▶ [PROBLEM REQUIREMENTS]: Transcribe exactly the lines from the top of the records below through the line that holds "and industrial technologies", both included, with no pictures.

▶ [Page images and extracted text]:
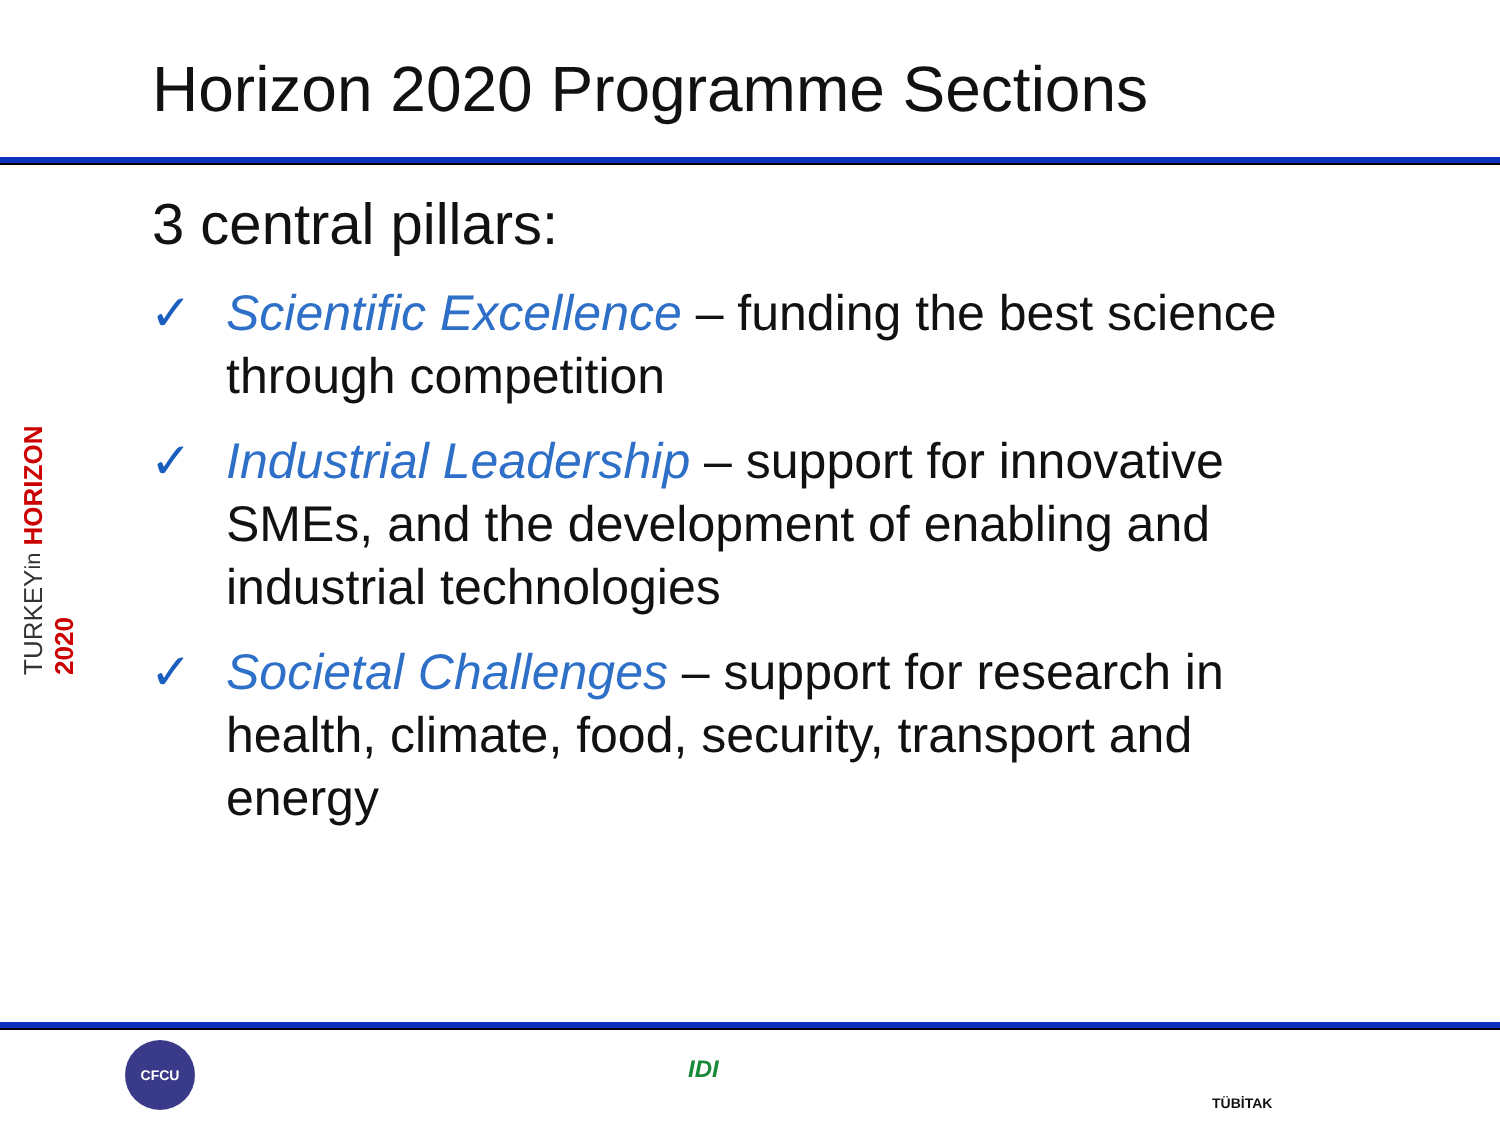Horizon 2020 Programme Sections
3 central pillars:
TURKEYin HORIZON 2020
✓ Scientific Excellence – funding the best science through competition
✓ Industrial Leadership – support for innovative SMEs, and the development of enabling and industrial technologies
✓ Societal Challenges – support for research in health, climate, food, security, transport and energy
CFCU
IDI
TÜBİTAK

▶ [ANSWER BOX]:
Horizon 2020 Programme Sections
3 central pillars:
TURKEYin HORIZON 2020
✓ Scientific Excellence – funding the best science through competition
✓ Industrial Leadership – support for innovative SMEs, and the development of enabling and industrial technologies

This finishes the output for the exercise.